Having found there is no happiness in this pursuit, people turn to the spiritual, hoping that that will give them a lasting pleasure that satisifies them somehow and they conjure images of heaven out of hope for the ultimate pleasure - like a reward for their own suffering. They go well into the spiritual but with the same habitual mind caught between aversions and desires, and that mental energy brings about the illusion that there is someone coming from the past and going into the future, the one we call 'me'. The starring role in the drama.
I have sat with many meditators form all sorts of spiritual backgrounds, and it is difficult to communicate to them, 'be aware of 'this', just as it is, in the way you experience it'. People will say 'nothing is happening', but they mean nothing special happened. The sat there and discomfort came in, sore knee, pain in lower back, sweat ticklin their face and so on, and became 'disatisfied', then blamed their sensations, when in fact they became agitated their reactivity in aversion to their discomforts and their impatient craving for pleasure of the spiritual kind.

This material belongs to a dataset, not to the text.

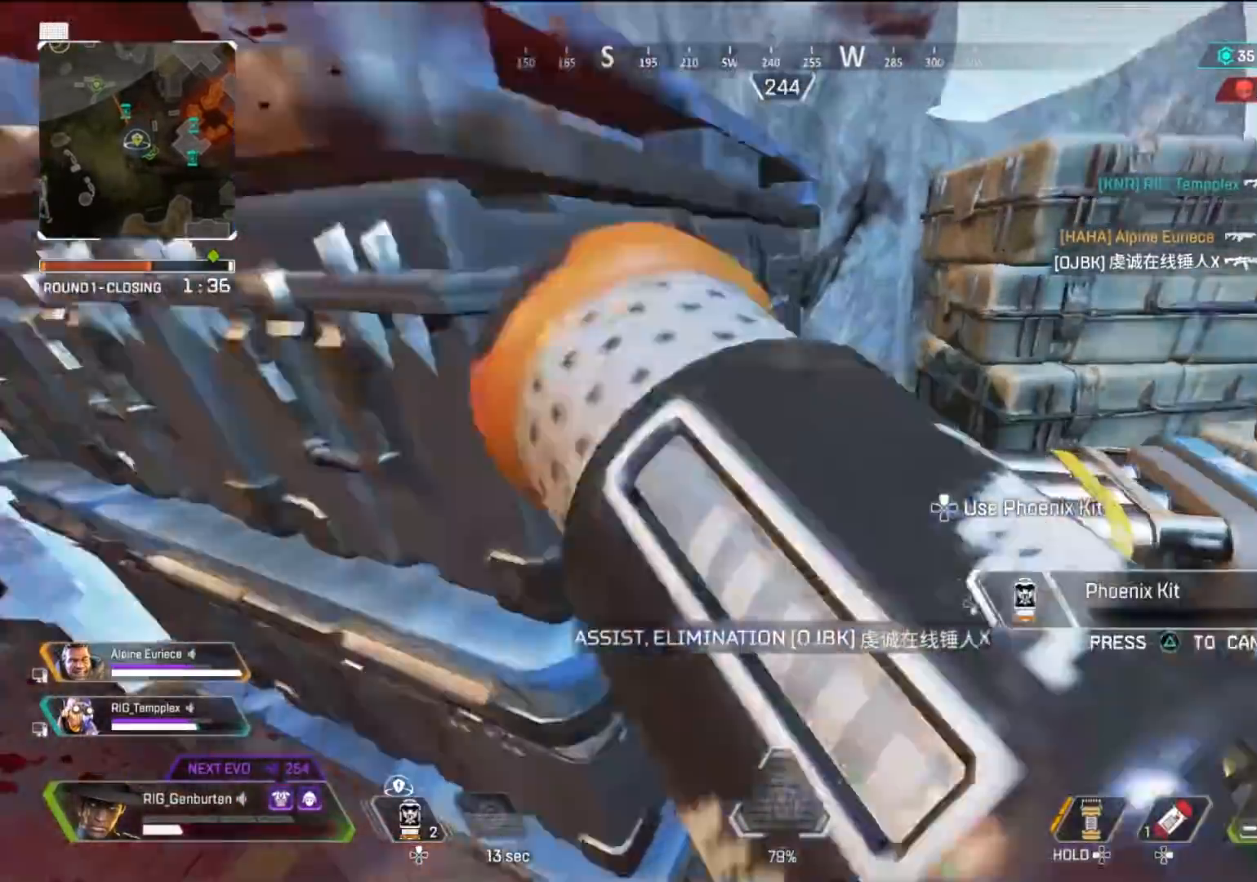
{"buttons": [], "left_stick": "up", "right_stick": "center", "events": [[50, "CROSS", "up"], [117, "right_stick", "down-left"], [217, "right_stick", "down-right"], [233, "left_stick", "up-right"], [300, "right_stick", "up-right"], [367, "left_stick", "up"], [383, "right_stick", "center"]]}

People say they can't concentrate, focus, stop their thinking - but of course, it is their reactivity that agitates the mind, not any sensation or experience, and they can't concentrate because the mind is running from pain and craving for pleasure, basically.
It's actually simpler that people say it is, and I started to refine the meditation practice by discarding anything that was unnecessary. I removed controlling the breath, counting breaths, sorts of visuation aids, as I know these were just means to an end, secondary things being used in desire to get me some state I desired - just like heroin.
When it was reduced completely, I was watching, paying attention, being alert, but without doing anything. 'This' could be 'as it is' and I am presently aware. It is ironically difficult to do nothing, but there is a difference between being willful in effort and being willing regardless of the arising sensations, just as they are.